[Start of Attachment]

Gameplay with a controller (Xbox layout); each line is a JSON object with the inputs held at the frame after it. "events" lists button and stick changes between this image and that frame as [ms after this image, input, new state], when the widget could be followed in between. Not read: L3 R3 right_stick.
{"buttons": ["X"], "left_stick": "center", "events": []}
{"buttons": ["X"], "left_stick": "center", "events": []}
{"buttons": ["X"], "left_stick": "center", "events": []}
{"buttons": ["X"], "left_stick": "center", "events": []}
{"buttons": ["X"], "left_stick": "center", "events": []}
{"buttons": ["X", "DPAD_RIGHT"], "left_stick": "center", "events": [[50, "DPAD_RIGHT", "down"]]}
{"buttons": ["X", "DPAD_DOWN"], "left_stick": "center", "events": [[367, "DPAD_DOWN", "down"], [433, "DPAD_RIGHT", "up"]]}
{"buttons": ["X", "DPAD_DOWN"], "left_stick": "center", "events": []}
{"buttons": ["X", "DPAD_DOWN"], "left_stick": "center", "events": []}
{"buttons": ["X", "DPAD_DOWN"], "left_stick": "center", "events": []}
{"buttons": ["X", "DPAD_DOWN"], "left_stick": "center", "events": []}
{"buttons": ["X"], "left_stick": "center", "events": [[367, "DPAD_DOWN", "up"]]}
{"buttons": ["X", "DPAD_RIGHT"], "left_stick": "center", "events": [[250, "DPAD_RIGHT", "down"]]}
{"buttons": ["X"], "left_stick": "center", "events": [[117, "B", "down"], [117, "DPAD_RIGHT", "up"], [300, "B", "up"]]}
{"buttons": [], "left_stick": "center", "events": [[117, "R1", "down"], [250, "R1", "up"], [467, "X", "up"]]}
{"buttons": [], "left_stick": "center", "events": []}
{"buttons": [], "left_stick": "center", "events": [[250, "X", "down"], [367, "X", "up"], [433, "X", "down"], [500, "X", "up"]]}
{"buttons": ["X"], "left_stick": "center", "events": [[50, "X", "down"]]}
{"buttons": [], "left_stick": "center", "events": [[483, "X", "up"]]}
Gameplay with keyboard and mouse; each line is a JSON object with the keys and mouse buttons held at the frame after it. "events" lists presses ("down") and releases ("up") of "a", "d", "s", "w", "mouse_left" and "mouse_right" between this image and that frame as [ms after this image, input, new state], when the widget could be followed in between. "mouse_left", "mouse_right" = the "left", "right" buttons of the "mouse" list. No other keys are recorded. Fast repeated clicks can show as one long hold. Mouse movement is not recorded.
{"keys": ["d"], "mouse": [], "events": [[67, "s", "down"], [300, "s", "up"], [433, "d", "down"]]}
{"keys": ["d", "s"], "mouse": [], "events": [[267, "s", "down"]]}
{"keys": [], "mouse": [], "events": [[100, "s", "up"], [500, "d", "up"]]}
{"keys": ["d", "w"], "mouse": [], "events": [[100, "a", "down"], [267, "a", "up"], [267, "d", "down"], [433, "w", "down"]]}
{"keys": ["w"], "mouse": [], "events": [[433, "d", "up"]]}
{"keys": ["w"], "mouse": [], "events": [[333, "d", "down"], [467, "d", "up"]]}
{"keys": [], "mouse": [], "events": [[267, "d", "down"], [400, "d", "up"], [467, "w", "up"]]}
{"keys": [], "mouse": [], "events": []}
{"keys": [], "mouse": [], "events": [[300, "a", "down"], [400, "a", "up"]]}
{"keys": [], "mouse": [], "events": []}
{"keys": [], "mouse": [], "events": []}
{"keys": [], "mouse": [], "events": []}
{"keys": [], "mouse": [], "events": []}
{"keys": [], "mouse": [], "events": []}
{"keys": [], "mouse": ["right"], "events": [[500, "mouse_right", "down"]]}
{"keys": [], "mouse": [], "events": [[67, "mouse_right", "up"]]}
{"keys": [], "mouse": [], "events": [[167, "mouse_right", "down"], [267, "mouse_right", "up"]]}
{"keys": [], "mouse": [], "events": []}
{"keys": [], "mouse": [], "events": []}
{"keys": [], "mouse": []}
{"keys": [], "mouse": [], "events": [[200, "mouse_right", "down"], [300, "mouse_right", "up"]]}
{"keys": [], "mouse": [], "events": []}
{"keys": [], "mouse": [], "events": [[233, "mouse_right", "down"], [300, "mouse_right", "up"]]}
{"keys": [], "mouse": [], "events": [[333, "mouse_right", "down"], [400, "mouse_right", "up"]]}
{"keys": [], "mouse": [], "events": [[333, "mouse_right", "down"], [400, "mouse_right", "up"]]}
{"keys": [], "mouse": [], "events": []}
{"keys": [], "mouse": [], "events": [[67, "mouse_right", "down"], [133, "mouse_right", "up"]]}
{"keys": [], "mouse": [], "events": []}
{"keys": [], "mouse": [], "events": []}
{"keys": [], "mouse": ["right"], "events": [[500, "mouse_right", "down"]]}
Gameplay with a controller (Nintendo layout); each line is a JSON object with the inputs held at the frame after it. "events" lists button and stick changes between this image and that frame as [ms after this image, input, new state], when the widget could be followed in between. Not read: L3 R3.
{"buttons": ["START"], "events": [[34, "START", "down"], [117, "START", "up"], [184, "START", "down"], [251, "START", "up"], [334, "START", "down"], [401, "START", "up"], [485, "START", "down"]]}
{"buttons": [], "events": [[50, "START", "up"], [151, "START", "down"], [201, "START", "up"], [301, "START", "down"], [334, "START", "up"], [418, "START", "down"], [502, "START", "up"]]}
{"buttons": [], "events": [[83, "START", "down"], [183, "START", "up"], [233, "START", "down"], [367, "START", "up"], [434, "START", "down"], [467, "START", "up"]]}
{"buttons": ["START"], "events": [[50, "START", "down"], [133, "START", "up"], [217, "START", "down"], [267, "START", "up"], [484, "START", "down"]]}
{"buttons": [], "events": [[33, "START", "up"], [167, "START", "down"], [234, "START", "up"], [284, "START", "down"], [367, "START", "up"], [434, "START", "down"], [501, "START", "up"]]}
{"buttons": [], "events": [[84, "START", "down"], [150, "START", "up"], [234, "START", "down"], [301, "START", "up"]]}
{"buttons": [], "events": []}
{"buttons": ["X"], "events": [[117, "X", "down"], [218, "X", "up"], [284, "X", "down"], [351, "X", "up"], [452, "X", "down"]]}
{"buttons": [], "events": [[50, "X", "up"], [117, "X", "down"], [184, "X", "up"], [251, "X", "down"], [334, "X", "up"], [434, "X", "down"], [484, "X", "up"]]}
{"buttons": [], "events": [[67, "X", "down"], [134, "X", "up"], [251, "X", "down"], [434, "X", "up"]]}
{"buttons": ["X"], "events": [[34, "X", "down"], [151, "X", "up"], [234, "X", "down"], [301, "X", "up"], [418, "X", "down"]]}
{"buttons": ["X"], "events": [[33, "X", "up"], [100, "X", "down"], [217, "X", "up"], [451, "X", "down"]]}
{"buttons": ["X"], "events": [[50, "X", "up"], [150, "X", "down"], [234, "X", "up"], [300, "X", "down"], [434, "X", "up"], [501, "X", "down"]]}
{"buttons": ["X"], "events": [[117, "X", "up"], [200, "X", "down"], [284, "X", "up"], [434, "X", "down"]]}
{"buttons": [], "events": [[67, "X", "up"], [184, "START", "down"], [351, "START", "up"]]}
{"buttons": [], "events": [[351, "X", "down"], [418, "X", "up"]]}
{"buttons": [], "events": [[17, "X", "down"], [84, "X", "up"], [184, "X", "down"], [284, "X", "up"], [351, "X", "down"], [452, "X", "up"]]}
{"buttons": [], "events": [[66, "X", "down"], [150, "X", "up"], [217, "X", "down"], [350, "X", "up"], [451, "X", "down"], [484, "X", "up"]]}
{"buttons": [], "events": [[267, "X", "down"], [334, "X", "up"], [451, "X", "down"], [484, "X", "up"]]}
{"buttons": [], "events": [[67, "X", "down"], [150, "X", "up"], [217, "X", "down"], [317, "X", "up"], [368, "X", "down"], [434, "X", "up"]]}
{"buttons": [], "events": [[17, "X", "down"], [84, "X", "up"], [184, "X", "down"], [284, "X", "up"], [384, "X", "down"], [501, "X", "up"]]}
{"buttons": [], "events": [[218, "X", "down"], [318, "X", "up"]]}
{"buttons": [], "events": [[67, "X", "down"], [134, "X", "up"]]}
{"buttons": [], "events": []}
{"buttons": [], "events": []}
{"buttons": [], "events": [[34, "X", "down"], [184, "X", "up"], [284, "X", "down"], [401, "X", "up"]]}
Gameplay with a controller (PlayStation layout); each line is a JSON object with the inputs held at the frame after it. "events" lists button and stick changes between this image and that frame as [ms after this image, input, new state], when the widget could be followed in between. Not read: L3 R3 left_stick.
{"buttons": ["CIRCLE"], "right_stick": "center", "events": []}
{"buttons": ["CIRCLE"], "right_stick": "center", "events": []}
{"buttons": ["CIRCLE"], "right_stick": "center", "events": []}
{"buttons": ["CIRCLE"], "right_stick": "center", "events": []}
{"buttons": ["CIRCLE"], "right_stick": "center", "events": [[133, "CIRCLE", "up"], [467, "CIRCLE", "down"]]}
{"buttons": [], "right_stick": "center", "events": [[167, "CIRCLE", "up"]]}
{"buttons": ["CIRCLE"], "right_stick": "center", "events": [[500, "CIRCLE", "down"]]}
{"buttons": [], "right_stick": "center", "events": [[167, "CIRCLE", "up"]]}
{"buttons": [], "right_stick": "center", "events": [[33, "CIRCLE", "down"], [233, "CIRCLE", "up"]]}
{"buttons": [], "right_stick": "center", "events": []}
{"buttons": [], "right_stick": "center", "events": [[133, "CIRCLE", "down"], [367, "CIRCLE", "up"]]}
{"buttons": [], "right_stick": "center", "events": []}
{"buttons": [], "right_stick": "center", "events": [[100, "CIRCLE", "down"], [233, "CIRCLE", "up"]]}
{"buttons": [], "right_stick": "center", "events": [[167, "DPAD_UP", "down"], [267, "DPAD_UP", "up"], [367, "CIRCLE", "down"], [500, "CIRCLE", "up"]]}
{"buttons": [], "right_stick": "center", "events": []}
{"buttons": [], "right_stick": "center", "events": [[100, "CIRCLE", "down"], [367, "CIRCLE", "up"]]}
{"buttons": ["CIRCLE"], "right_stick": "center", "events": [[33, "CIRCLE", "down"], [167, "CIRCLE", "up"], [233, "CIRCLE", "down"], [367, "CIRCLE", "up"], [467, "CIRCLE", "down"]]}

[End of Attachment]

The job here is to find each line above with the word "changes" and copy it.

Task response:
Gameplay with a controller (Xbox layout); each line is a JSON object with the inputs held at the frame after it. "events" lists button and stick changes between this image and that frame as [ms after this image, input, new state], when the widget could be followed in between. Not read: L3 R3 right_stick.
Gameplay with a controller (Nintendo layout); each line is a JSON object with the inputs held at the frame after it. "events" lists button and stick changes between this image and that frame as [ms after this image, input, new state], when the widget could be followed in between. Not read: L3 R3.
Gameplay with a controller (PlayStation layout); each line is a JSON object with the inputs held at the frame after it. "events" lists button and stick changes between this image and that frame as [ms after this image, input, new state], when the widget could be followed in between. Not read: L3 R3 left_stick.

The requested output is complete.